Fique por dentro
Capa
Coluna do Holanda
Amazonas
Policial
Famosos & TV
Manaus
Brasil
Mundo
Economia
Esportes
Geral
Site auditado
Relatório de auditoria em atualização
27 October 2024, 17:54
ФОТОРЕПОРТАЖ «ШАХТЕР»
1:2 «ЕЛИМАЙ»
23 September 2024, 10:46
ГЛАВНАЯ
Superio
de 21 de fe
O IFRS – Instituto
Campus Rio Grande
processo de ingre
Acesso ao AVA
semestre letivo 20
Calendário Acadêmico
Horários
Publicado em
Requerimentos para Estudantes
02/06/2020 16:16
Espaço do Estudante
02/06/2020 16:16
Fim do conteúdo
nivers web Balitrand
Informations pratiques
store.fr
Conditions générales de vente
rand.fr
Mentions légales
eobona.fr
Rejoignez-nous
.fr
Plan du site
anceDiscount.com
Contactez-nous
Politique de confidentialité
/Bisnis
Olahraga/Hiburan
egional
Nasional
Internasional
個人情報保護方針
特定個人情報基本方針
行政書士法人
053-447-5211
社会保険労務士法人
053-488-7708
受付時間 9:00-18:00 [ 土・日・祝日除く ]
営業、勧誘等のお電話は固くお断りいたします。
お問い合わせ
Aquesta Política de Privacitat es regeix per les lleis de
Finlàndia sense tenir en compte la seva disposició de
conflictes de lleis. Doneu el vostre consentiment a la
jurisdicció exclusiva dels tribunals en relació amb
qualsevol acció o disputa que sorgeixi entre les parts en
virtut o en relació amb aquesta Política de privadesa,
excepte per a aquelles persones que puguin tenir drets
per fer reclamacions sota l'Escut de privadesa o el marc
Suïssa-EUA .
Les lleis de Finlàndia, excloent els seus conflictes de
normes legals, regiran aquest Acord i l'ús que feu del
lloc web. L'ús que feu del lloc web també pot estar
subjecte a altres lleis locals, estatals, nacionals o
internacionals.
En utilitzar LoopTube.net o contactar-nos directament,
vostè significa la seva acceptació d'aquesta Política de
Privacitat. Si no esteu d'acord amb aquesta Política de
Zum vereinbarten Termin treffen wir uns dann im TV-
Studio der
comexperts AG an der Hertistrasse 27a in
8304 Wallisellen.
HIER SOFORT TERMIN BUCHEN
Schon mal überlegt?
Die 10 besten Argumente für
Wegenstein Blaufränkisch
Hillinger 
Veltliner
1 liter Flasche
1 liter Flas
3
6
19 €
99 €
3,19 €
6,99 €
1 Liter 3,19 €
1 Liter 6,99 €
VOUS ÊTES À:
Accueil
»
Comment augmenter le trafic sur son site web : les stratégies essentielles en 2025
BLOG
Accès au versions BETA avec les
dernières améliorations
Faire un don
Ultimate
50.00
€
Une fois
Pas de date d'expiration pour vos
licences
-------------------------
Problem to solve —
If a line in the records above contains the string "Privacitat", copy that line out.

Output —
Aquesta Política de Privacitat es regeix per les lleis de
Privacitat. Si no esteu d'acord amb aquesta Política de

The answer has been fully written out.